ROTHENBURG – Rothenburg kann mit seinen Pfunden Kultur, Geschichte und Architektur wuchern. Die überragende Stellung der Jakobskirche beschert der Stadt enorme Aufmerksamkeit, die ein internationales Publikum anzieht. Der Sakralbau mit seinen Kunstwerken begeis­tert Denkmalschützer und Kunsthistoriker. Aktuell sorgt das prominente Beispiel der gemalten Hühnerlegende auf der Rückseite des Zwölf-Boten-Altars für Schlagzeilen.

Mit Gemälden, Skulpturen und Wappen wurden Geschichten verherrlicht, wie das Pilgerwunder des Heiligen Jakobus. Das auflagenstarke Magazin für Denkmalkultur in Deutschland „Monumente“ erläutert in der Oktober-Ausgabe anhand mehrerer Beispiele das in der Kunst beliebte Motiv von der Hühnerlegende in den Jakobus geweihten Kirchen, wie es auch am Hauptaltar des Rothenburger Gotteshauses zu finden ist. Friedrich Herlin schuf 1466 den Zwölf-Boten-Altar für die Wallfahrerkirche St. Jakob und malte auf den Rückseiten der Flügel einen Jakobus-Zyklus, der das Galgenwunder detailreich über fünf Tafeln ausbreitet.

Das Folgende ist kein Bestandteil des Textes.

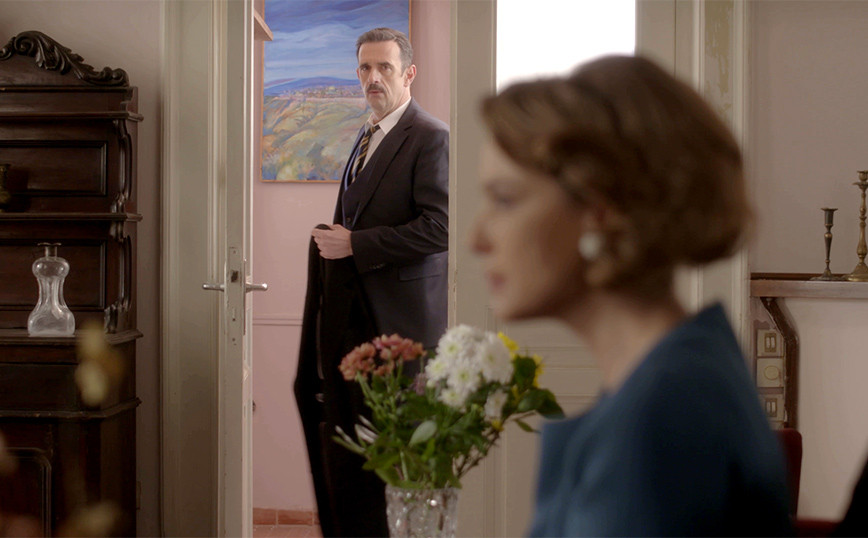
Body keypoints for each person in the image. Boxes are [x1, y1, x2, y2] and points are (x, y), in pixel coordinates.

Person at [470, 55, 792, 536]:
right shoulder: (677, 374)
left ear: (599, 208)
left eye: (504, 199)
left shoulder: (662, 414)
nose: (477, 238)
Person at [296, 27, 448, 537]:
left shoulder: (431, 136)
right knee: (357, 463)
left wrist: (357, 245)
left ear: (409, 73)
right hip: (356, 327)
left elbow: (442, 227)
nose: (373, 77)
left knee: (400, 467)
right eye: (365, 67)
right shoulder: (368, 134)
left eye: (384, 67)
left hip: (404, 329)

Auf den Rückseiten der Altarflügel hat Friedrich Herlin das Galgenwunder ausgebreitet.        Fotos: Schäfer

Auf den Rückseiten der Altarflügel hat Friedrich Herlin das Galgenwunder ausgebreitet. Fotos: Schäfer

Eine Abbildung zeigt die Rückkehr der Pilger aus Santiago de Compostela, nun ausgewiesen durch die Jakobsmuschel. Im Hintergrund hängt der Sohn lebend am Galgen. Bei der folgenden Konfrontation des Wirtes mit dem Richter ereignet sich das Hühnerwunder. In verschiedenen Varianten fand die Legende weite Verbreitung. Mal fliegen die Brathähnchen vom Teller des Richters, mal vom Spieß in der Küche des Wirts.

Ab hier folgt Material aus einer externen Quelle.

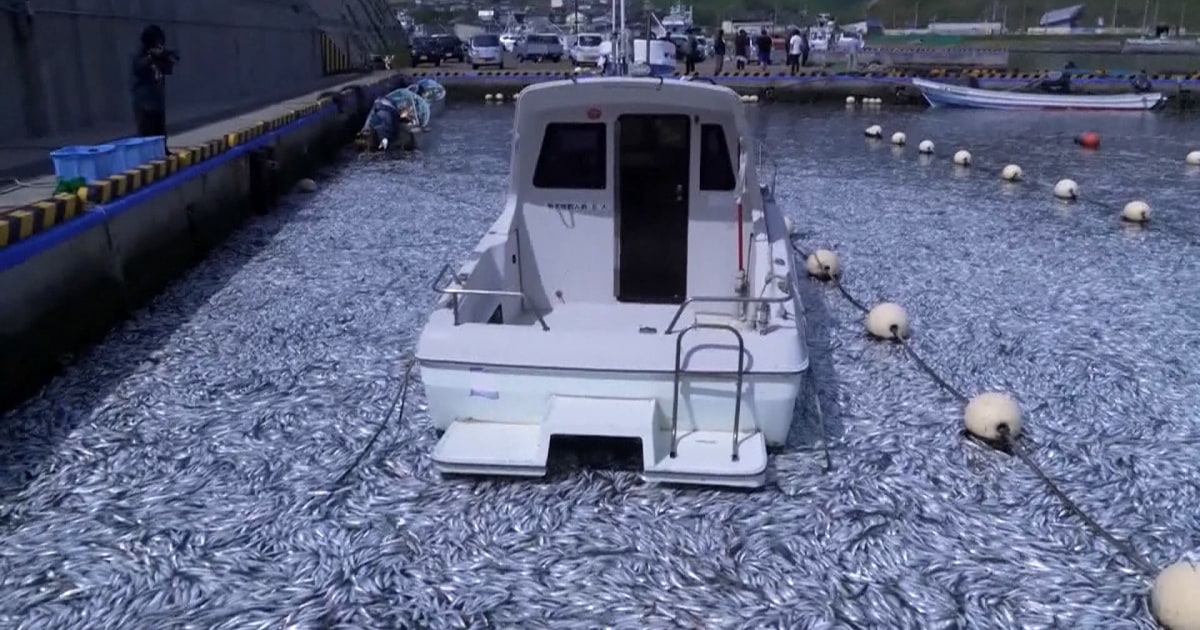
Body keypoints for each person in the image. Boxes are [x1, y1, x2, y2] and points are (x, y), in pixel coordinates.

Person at [130, 24, 178, 152]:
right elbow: (139, 68)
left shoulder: (158, 55)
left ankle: (163, 152)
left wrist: (165, 57)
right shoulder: (139, 54)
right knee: (146, 136)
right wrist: (151, 57)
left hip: (157, 101)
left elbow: (168, 69)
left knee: (161, 133)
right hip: (144, 103)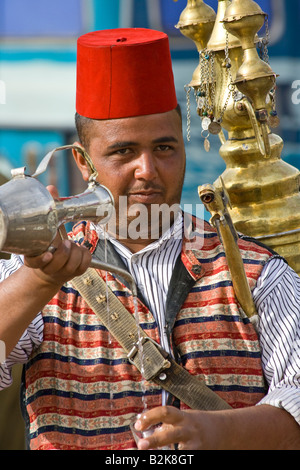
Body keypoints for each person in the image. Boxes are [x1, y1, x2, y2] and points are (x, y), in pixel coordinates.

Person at [0, 28, 300, 451]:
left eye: (164, 148)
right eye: (123, 152)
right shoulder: (30, 273)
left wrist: (214, 432)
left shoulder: (256, 274)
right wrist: (38, 282)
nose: (148, 170)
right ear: (84, 163)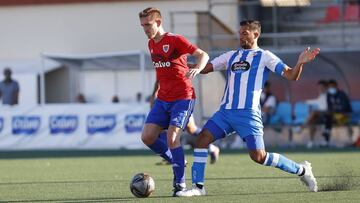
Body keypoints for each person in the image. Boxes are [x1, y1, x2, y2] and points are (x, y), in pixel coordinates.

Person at [176, 20, 320, 197]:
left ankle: (302, 170)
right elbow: (206, 68)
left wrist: (301, 63)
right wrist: (186, 65)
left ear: (256, 34)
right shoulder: (231, 56)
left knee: (259, 157)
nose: (241, 36)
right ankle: (198, 188)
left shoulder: (265, 56)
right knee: (202, 140)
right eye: (240, 33)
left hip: (248, 114)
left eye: (245, 33)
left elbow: (291, 75)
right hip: (225, 113)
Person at [138, 7, 209, 196]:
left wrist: (198, 69)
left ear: (158, 22)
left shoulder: (175, 40)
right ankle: (176, 160)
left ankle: (180, 185)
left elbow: (203, 55)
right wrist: (155, 94)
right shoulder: (151, 44)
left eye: (148, 25)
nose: (145, 29)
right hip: (163, 99)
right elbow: (161, 74)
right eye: (142, 26)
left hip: (183, 98)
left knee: (172, 138)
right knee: (147, 137)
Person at [322, 79, 352, 146]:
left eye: (332, 86)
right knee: (327, 117)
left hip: (345, 116)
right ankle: (326, 139)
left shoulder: (342, 94)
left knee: (328, 120)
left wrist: (335, 110)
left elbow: (344, 108)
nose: (331, 88)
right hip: (334, 117)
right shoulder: (328, 95)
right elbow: (329, 107)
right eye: (329, 87)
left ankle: (326, 133)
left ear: (336, 86)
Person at [304, 80, 328, 148]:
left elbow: (325, 107)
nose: (320, 89)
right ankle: (311, 141)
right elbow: (317, 102)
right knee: (312, 123)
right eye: (319, 87)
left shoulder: (328, 95)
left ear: (326, 87)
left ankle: (301, 127)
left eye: (322, 87)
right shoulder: (321, 96)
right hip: (320, 115)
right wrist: (306, 101)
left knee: (314, 112)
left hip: (327, 115)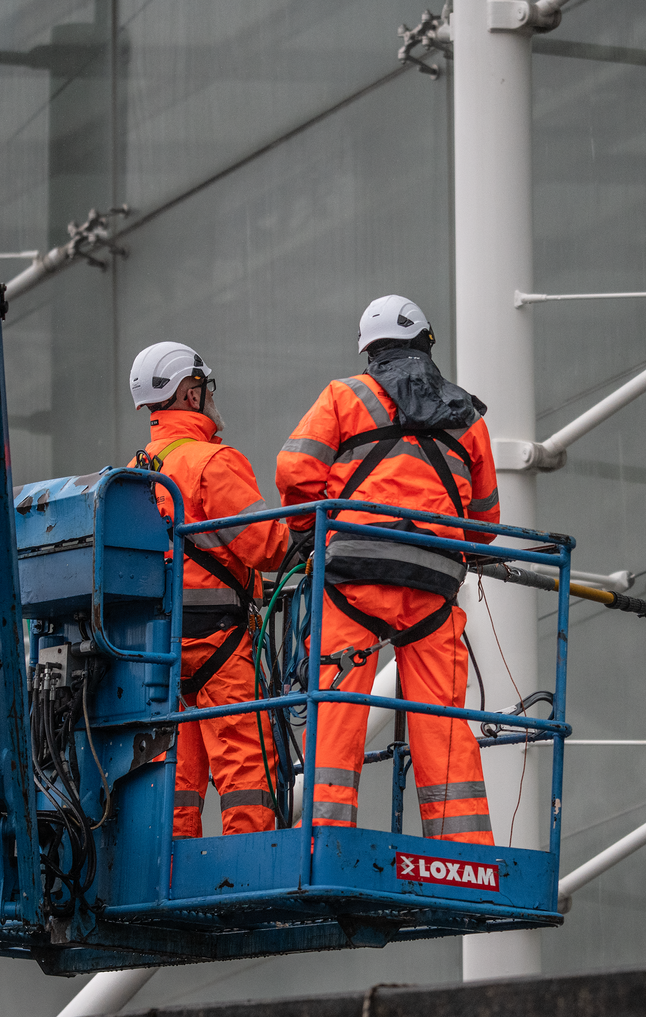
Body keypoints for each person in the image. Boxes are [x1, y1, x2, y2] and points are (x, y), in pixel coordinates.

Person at [276, 296, 500, 844]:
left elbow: (295, 474)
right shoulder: (466, 415)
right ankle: (463, 852)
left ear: (368, 352)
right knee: (442, 722)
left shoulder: (344, 396)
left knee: (338, 712)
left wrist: (320, 522)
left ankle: (323, 840)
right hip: (433, 586)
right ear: (427, 343)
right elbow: (487, 524)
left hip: (354, 576)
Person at [128, 341, 288, 838]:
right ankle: (250, 872)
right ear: (189, 394)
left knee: (174, 774)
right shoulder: (212, 462)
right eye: (204, 387)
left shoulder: (131, 475)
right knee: (246, 767)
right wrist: (311, 535)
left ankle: (170, 872)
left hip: (160, 655)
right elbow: (266, 546)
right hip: (221, 646)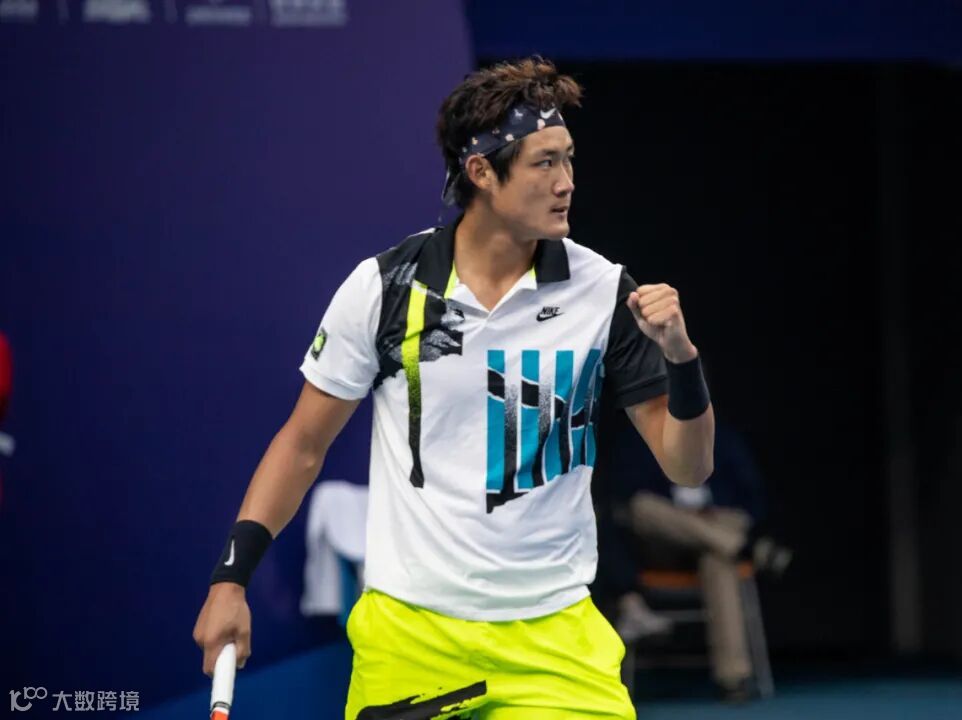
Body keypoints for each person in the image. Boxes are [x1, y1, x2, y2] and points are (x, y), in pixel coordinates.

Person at [192, 56, 715, 719]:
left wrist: (682, 359)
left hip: (555, 641)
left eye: (569, 160)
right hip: (410, 637)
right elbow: (302, 445)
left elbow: (688, 467)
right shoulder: (386, 287)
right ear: (481, 172)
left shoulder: (605, 292)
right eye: (544, 163)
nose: (567, 182)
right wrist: (230, 579)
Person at [612, 416, 790, 701]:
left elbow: (751, 501)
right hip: (666, 541)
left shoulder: (725, 438)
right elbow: (626, 494)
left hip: (716, 526)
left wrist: (712, 515)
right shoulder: (642, 437)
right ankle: (746, 548)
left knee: (718, 560)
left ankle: (733, 679)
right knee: (642, 508)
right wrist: (684, 517)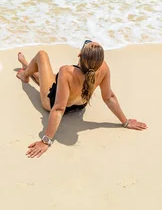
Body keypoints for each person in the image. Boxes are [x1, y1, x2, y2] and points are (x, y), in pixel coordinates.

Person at [16, 40, 147, 159]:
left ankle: (25, 74)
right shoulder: (103, 68)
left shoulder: (66, 71)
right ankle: (27, 66)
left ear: (79, 55)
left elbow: (59, 108)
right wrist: (125, 122)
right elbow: (109, 97)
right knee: (51, 78)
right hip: (80, 105)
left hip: (52, 104)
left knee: (42, 55)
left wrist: (45, 141)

Während sich die Begebenheit zuerst in Toulouse abgespielt haben sollte, wie Bettina Vaupel in dem Beitrag schreibt, wurde sie schließlich in Santo Domingo de la Calzada angesiedelt. Das Wunder des gehängten deutschen Pilgers ging in die Volksliteratur der europäischen Länder ein. Die Hühnerlegende wird auf Wandmalereien, Glasfenstern oder Altarbildern gezeigt. Die Wundererzählungen von den fliegenden Brathähnchen gelten als eine der bekanntesten Legenden, die mit dem Pilgervater Jakobus verbunden sind und seit dem 12. Jahrhundert schriftlich belegt ist.

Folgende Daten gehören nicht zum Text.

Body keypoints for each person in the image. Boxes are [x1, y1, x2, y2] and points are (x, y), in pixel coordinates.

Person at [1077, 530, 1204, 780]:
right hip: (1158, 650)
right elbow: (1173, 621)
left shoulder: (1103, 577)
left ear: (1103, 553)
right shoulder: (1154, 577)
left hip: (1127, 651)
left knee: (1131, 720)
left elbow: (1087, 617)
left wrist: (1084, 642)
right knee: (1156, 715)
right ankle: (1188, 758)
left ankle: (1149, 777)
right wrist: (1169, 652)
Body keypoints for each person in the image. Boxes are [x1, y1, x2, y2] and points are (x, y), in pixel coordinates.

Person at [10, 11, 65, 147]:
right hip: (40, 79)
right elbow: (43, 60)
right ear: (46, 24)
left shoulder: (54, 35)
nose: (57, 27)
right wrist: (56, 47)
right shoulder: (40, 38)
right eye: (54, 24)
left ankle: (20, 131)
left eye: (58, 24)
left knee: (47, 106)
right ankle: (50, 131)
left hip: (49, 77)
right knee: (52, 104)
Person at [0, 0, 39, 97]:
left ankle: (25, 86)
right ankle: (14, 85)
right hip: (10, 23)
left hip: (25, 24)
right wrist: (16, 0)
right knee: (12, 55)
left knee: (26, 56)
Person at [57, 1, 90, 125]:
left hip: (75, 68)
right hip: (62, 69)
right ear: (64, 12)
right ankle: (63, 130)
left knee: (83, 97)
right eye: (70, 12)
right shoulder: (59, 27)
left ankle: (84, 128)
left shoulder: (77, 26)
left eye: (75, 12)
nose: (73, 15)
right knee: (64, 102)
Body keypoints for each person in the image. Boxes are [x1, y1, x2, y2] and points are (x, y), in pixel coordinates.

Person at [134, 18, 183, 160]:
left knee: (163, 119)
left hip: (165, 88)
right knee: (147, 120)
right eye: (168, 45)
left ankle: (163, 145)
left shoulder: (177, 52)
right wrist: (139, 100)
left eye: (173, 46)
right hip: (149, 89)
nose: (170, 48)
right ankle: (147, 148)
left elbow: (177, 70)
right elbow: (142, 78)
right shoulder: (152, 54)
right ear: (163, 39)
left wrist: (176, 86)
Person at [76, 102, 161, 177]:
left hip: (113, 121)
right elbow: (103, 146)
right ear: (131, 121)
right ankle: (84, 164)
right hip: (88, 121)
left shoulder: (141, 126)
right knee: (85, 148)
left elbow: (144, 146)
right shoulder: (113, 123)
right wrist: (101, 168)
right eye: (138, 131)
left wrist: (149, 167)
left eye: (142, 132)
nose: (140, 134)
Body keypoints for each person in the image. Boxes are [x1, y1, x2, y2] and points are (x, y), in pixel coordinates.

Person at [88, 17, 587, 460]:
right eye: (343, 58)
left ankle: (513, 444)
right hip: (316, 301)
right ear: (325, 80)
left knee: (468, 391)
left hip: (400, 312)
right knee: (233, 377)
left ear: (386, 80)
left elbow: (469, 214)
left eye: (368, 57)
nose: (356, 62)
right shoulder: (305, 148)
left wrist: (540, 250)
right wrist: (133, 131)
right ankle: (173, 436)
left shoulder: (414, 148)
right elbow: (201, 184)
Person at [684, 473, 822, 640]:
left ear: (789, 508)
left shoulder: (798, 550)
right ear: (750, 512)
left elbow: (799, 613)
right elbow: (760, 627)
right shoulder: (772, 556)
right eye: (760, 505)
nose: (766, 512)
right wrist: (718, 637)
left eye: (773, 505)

Im Liber Sancti Jacobi, einer umfangreichen Handschriftensammlung, die auch einen Pilgerführer enthält, führt sie die Jakobus zugeschriebenen Mirakel an. Die Wallfahrt zur Ruhestätte von Jakobus dem Älteren, der durch den König Herodes Agrippa I. in Jerusalem enthauptet wurde, hat eine lange Tradition. Wohl zu Beginn des 9. Jahrhunderts wurde in Galicien ein Grab entdeckt, wie es in dem Beitrag heißt, das man mit dem des Apostels gleichsetzte. Im Zuge dessen manifestierte sich die Vorstellung, Jakobus habe in Spanien gepredigt und seine Gebeine seien dorthin übertragen worden. Politisch und kirchenpolitisch gefördert, entwickelte sich das Apostelgrab zu dem Pilgerort, der im ausgehenden 9. Jahrhundert auch über die Grenzen Spaniens hinaus bekannt wurde. Unter königlicher und bischöflicher Ägide entstanden neue Kirchen und Herbergen.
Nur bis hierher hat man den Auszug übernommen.